**提供テキスト:**
***
2019/10/15 up

『ボヘミアン・ラプソディ』 クイーンを超えたクイーン伝説を語ろう 第1回:映画『ボヘミアン・ラプソディ』愛を語ろう

取材・文=八木賢太郎

 第91回アカデミー賞でラミ・マレックの主演男優賞を含む最多4部門を受賞。平成と令和をまたいで日本興収130億円超(配給調べ)のメガ・ヒットを記録した『ボヘミアン・ラプソディ』。伝説のバンド、クイーンの足跡を、天才的ボーカリストだったフレディ・マーキュリーの知られざるプライベートにも迫りながら展望した音楽エンターテインメント作品で、1985年7月13日、英国ウェンブリー・スタジアムにおける"ライヴ・エイド"での約20分のステージを再現したクライマックスはまさに圧巻だ。

 WOWOWでは、本作の放送を記念してクイーンを大特集。それに合わせて、クイーンと『ボヘミアン・ラプソディ』を愛する3人によるスペシャル・トークを企画した。集まったのは、元MEGADETH(メガデス)のギタリストでマルチ・アーティストとして活動中のマーティ・フリードマン、自身のネタでクイーンの楽曲を使用するほどのクイーン好き芸人レイザーラモンRG、そしてかつて音楽専門誌『MUSIC LIFE』『BURRN!』の編集にも携わり本作の字幕監修を務めた増田勇一。『ボヘミアン・ラプソディ』の魅力についてはもちろん、クイーンが音楽界に与えた影響など、それぞれプロの視点から"クイーンを超えたクイーン伝説"を語ってもらった。
***
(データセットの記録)

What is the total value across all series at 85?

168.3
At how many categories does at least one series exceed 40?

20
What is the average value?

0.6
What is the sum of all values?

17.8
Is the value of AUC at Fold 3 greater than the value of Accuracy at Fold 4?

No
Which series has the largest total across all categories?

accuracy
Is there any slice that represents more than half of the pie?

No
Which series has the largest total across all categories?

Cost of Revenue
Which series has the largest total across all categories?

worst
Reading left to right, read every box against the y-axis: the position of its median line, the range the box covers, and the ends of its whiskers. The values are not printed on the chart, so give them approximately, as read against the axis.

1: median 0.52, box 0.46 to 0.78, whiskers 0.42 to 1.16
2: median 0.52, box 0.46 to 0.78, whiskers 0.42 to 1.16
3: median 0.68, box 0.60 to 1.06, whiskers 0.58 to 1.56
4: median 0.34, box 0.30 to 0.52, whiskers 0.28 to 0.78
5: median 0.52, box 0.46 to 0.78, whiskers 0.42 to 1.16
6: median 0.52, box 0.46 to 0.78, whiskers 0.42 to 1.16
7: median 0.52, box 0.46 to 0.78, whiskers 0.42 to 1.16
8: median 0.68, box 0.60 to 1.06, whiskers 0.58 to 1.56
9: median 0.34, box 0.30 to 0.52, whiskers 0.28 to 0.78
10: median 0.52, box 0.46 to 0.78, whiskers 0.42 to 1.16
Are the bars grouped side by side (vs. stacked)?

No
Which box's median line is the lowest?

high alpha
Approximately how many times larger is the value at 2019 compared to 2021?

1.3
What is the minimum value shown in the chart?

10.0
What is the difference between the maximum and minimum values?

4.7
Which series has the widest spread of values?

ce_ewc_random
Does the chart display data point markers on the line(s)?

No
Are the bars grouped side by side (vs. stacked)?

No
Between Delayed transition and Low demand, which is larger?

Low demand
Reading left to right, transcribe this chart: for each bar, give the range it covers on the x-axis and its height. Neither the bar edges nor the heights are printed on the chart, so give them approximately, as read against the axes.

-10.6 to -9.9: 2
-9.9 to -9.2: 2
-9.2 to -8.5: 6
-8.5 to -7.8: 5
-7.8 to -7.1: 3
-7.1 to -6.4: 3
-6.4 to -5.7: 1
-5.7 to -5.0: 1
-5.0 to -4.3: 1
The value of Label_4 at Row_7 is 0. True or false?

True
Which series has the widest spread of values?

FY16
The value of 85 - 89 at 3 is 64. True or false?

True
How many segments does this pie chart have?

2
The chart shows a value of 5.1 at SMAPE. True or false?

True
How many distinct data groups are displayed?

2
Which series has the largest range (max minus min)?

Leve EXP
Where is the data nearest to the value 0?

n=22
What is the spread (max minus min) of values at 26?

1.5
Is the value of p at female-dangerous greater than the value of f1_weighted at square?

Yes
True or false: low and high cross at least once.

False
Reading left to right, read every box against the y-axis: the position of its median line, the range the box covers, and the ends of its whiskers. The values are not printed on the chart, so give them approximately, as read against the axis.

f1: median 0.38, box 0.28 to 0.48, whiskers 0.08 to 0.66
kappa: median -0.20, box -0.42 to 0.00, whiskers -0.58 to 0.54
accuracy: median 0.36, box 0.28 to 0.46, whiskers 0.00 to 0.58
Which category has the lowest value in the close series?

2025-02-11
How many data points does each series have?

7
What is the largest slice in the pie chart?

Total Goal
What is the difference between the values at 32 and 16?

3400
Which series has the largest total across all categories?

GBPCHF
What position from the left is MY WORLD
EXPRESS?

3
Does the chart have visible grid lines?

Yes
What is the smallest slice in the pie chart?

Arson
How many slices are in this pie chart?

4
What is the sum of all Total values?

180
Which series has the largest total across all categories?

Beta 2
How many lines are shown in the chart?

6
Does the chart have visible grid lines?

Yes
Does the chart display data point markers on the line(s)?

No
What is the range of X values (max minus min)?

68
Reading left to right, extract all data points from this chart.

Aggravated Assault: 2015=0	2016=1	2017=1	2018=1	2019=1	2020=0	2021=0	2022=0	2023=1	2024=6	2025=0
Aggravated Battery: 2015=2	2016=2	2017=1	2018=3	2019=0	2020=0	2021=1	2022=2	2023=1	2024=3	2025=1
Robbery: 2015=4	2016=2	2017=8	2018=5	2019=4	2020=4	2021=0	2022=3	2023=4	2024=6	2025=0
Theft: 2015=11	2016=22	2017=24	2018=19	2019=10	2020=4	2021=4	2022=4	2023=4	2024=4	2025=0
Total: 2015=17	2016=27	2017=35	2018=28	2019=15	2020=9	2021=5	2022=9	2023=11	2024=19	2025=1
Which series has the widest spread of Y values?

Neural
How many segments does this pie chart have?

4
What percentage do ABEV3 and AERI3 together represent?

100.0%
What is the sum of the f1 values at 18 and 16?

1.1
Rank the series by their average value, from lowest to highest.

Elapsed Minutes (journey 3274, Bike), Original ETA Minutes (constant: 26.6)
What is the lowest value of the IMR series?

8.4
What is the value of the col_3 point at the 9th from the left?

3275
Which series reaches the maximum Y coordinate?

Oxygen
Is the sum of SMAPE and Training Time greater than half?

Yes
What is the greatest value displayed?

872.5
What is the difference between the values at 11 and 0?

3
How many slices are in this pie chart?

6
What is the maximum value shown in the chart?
***
**資料を読み解く:**
a. 提供テキストによると、映画『ボヘミアン・ラプソディ』の字幕監修を務めたのは誰か。
b. 記録の中から文字列「SMAPE」を含む行をすべて探し、一行ずつ書き写せ。
これらの記録は提供テキストと関係がない。

**演習の結果:**
a. 増田勇一。

b.
The chart shows a value of 5.1 at SMAPE. True or false?
Is the sum of SMAPE and Training Time greater than half?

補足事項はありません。